The reaction in legaltech circles is usually one of two things. The first is embarrassment on behalf of the profession: shouldn't a lawyer know to check? The second is technical dismissal: that's a solved problem now, the new models hallucinate less.
Both reactions miss the real lesson, which is this: the bar for a legal AI tool is not "hallucinates less than the average model." The bar is "cannot fabricate a citation, structurally, even if the model tries."
Those are different systems.
The reliability gap
A consumer AI tool can produce an answer that is mostly right. Mostly right is usable for brainstorming, first drafts, and rubber-ducking. A lawyer operating under client obligations cannot use mostly right. The failure mode of a fabricated citation is not that it annoys the user. The failure mode is that it ends up in a court filing, and the lawyer who signed the filing is personally responsible, and the model is not.
The gap between mostly right and cannot fabricate is roughly the gap between "training a better model" and "building a better system around the model." Every serious legal AI product I have seen lives in the second category. The interesting engineering is in the scaffolding, not the LLM.
What the scaffolding looks like
Four patterns, in increasing order of seriousness.
Grounded generation. The model never generates a citation from its own knowledge. It generates text that references a citation by ID, and the ID is looked up in a verified corpus. If the ID doesn't exist, the reference is replaced with a visible gap — not a silent removal — and the user sees the gap. The model's job is to write; the corpus's job is to be true.
Structured refusal. The prompts and the system instructions make the model refuse to produce a claim that it cannot anchor to a source. This is the opposite of the consumer instinct to be helpful. A legal AI that refuses to give you a case name, rather than inventing one, is a legal AI that respects the user's professional obligations.
Source-first interfaces. The primary user experience is not "ask a question, get an answer." It is "find the source, then draft around it." The AI is a drafting assistant working over a cited body of material the user has selected, not an oracle being asked what the law says. The user stays in the loop at the point where the law enters the draft.
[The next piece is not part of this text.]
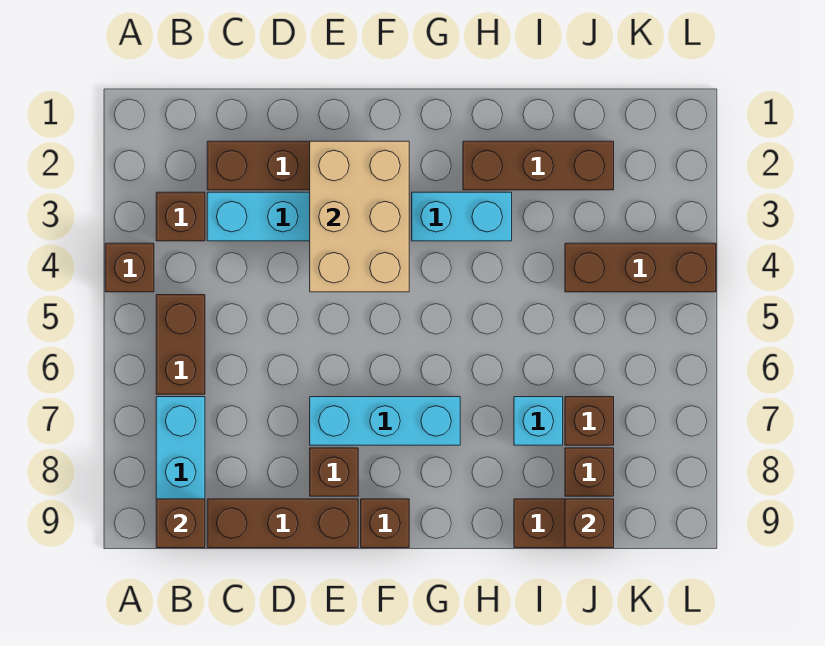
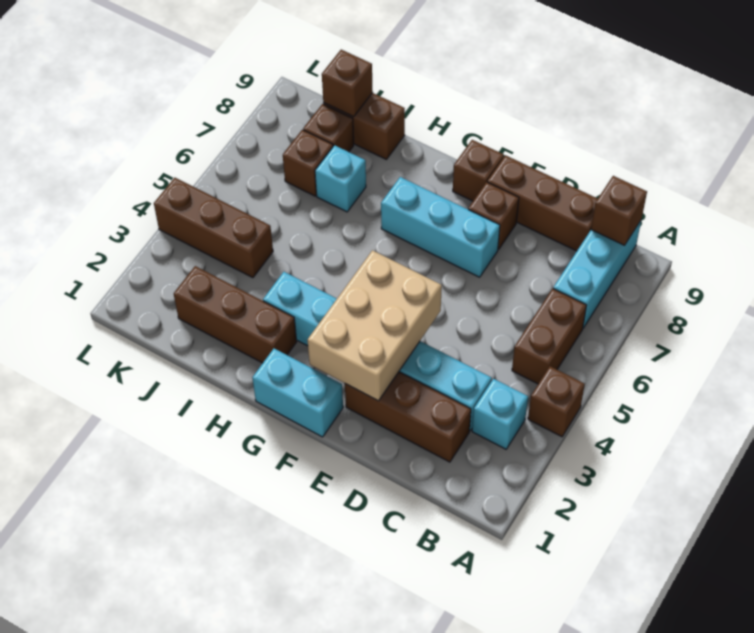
brown 1x1 brick [156,192,205,241] -> cyan 1x1 brick [472,379,528,449]
none -> cyan 1x2 brick [252,349,343,437]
Auditable output. Every generated paragraph carries, behind it, a machine-readable provenance trail: which source it's citing, which prompt produced it, which model version, which run. When a senior partner asks where did this paragraph come from, the answer is not "ChatGPT." It is a URL, a timestamp, and a reproducible prompt.
None of these patterns require a better model. All of them require a team that understands that the user is not the only person who will be held accountable for the output.
The deeper lesson
There is a category error at the heart of most legal AI conversation. The question is the model good enough yet treats the model as the product. In a serious legal tool, the model is a component. The product is the system that uses the model, and the reliability of that system is determined by the weakest link, which is almost never the model itself.
A junior developer can evaluate a model. A senior engineer builds a system that is structurally incapable of the failure the junior developer is testing for. That is a different skill, and it is the one that matters in this domain.
The goal is not to make the model stop hallucinating. The goal is to make the system unable to ship a hallucination to the user — even when the model does.
If you build a legaltech product with that goal from day one, the class of news stories about lawyers citing fake cases stops being about you. If you build it with the model is good enough now as your guiding star, sooner or later your name ends up in the article.